_What you will do_
Return all lines in the data where the string "clinical" can be found.
--- Record extracts Enclosed Below ---
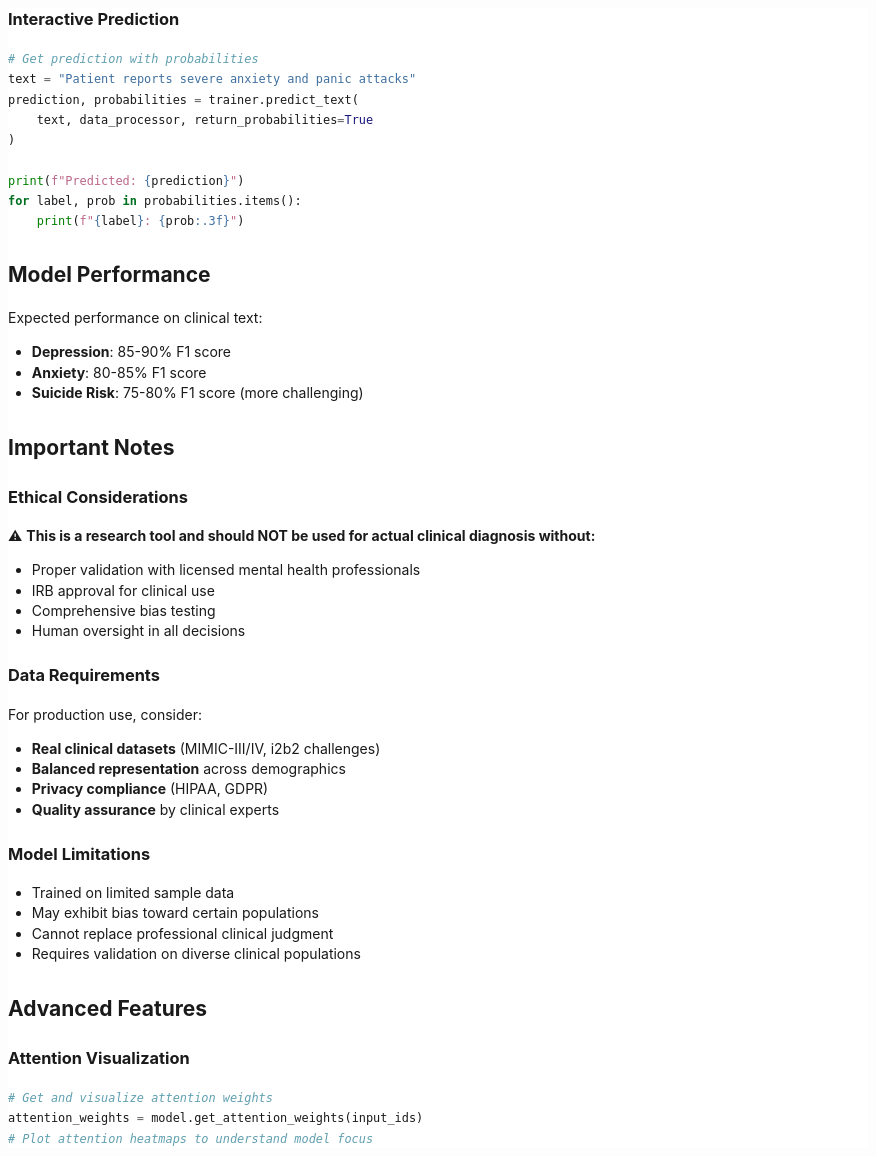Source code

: ### Interactive Prediction
```python
# Get prediction with probabilities
text = "Patient reports severe anxiety and panic attacks"
prediction, probabilities = trainer.predict_text(
    text, data_processor, return_probabilities=True
)

print(f"Predicted: {prediction}")
for label, prob in probabilities.items():
    print(f"{label}: {prob:.3f}")
```

## Model Performance

Expected performance on clinical text:
- **Depression**: 85-90% F1 score
- **Anxiety**: 80-85% F1 score  
- **Suicide Risk**: 75-80% F1 score (more challenging)

## Important Notes

### Ethical Considerations
⚠️ **This is a research tool and should NOT be used for actual clinical diagnosis without:**
- Proper validation with licensed mental health professionals
- IRB approval for clinical use
- Comprehensive bias testing
- Human oversight in all decisions

### Data Requirements
For production use, consider:
- **Real clinical datasets** (MIMIC-III/IV, i2b2 challenges)
- **Balanced representation** across demographics
- **Privacy compliance** (HIPAA, GDPR)
- **Quality assurance** by clinical experts

### Model Limitations
- Trained on limited sample data
- May exhibit bias toward certain populations
- Cannot replace professional clinical judgment
- Requires validation on diverse clinical populations

## Advanced Features

### Attention Visualization
```python
# Get and visualize attention weights
attention_weights = model.get_attention_weights(input_ids)
# Plot attention heatmaps to understand model focus
```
--- End of Enclosed Record extracts ---
_Your response_
Expected performance on clinical text:
⚠️ **This is a research tool and should NOT be used for actual clinical diagnosis without:**
- IRB approval for clinical use
- **Real clinical datasets** (MIMIC-III/IV, i2b2 challenges)
- **Quality assurance** by clinical experts
- Cannot replace professional clinical judgment
- Requires validation on diverse clinical populations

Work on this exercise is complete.